| WHAT THE TASK REQUIRES |
Transcribe word for word the lines below from the line with "Console backend writes log direct to stderr." through the line with "Check [default plugins", ends included.

○ ○ ○ ○

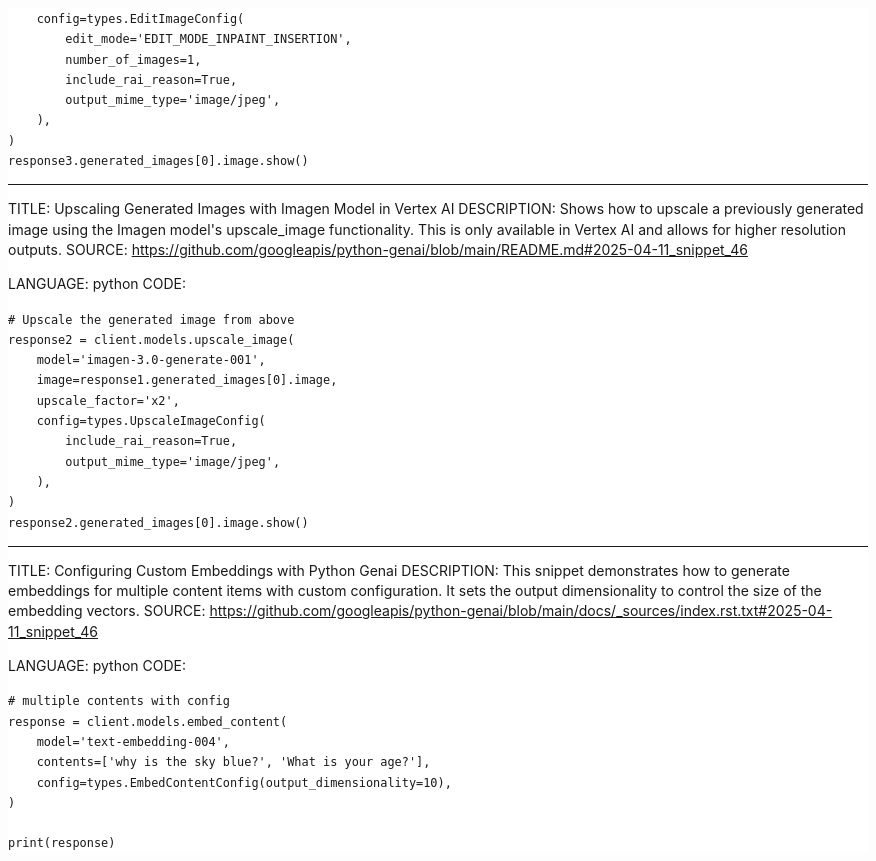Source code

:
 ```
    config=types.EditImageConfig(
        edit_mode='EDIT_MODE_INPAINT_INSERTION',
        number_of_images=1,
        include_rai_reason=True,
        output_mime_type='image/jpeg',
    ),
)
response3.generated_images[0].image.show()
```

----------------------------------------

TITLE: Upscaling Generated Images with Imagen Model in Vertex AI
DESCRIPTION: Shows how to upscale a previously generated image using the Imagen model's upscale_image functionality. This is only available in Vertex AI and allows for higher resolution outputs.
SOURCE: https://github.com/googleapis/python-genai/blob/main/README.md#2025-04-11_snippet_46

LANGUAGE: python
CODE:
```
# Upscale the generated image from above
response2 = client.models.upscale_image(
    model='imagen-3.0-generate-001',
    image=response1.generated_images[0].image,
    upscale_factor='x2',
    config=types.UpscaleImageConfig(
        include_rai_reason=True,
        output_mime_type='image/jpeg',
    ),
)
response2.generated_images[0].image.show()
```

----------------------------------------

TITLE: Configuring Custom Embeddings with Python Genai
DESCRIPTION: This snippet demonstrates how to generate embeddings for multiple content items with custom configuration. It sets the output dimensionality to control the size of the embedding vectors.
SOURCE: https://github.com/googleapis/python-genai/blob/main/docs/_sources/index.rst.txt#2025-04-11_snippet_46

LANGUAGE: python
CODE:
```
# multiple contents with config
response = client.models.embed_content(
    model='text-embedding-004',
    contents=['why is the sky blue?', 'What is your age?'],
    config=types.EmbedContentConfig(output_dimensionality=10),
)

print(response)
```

○ ○ ○ ○

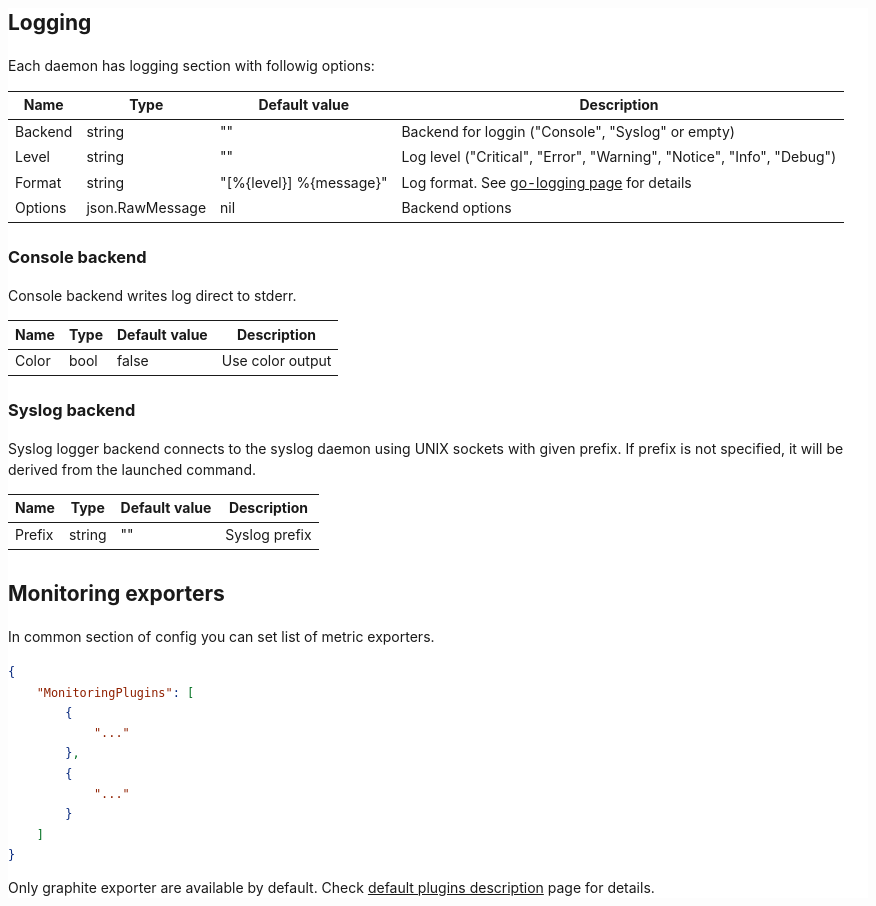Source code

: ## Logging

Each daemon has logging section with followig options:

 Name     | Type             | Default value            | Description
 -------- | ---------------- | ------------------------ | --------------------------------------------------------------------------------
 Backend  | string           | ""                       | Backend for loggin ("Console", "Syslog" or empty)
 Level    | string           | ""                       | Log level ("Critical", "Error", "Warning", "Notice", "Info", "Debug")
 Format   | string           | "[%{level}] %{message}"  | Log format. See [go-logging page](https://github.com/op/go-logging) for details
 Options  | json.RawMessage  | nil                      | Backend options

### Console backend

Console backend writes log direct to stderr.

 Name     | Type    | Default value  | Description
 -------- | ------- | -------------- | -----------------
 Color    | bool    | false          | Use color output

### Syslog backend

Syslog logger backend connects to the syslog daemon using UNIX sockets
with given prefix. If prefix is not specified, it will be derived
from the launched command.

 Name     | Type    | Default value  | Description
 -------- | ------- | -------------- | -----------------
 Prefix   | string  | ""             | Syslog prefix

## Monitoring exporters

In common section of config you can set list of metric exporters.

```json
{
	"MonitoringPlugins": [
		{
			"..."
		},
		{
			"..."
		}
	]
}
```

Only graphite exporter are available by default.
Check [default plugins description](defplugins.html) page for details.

○ ○ ○ ○

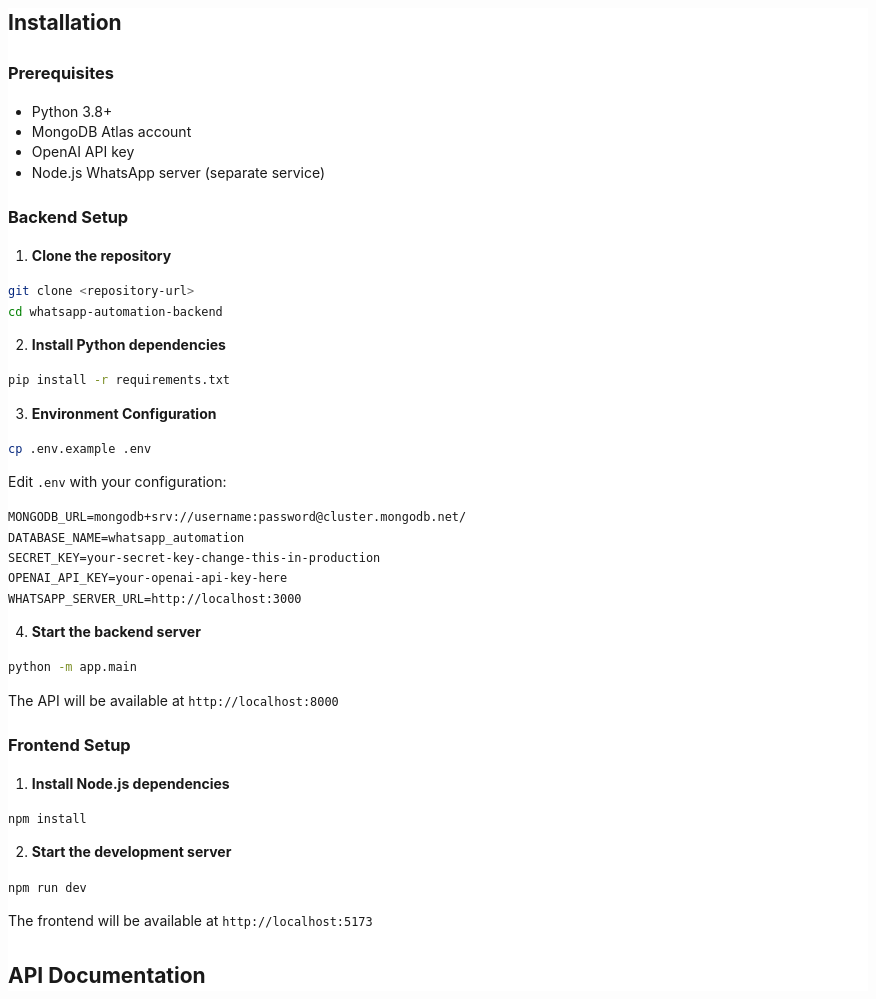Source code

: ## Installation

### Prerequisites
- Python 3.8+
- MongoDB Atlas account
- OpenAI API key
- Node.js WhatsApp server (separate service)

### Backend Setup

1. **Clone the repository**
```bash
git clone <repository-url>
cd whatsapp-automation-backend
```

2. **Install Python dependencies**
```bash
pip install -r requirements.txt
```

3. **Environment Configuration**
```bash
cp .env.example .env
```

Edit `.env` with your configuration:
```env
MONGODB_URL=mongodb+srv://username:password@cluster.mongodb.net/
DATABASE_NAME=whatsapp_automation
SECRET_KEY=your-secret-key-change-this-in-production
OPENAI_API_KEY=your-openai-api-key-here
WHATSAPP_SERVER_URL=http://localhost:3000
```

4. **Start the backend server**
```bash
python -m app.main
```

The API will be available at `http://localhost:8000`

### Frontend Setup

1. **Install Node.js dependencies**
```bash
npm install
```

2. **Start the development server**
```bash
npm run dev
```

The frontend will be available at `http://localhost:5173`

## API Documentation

○ ○ ○ ○

| COMPLETED TASK |
Console backend writes log direct to stderr.

 Name     | Type    | Default value  | Description
 -------- | ------- | -------------- | -----------------
 Color    | bool    | false          | Use color output

### Syslog backend

Syslog logger backend connects to the syslog daemon using UNIX sockets
with given prefix. If prefix is not specified, it will be derived
from the launched command.

 Name     | Type    | Default value  | Description
 -------- | ------- | -------------- | -----------------
 Prefix   | string  | ""             | Syslog prefix

## Monitoring exporters

In common section of config you can set list of metric exporters.

```json
{
	"MonitoringPlugins": [
		{
			"..."
		},
		{
			"..."
		}
	]
}
```

Only graphite exporter are available by default.
Check [default plugins description](defplugins.html) page for details.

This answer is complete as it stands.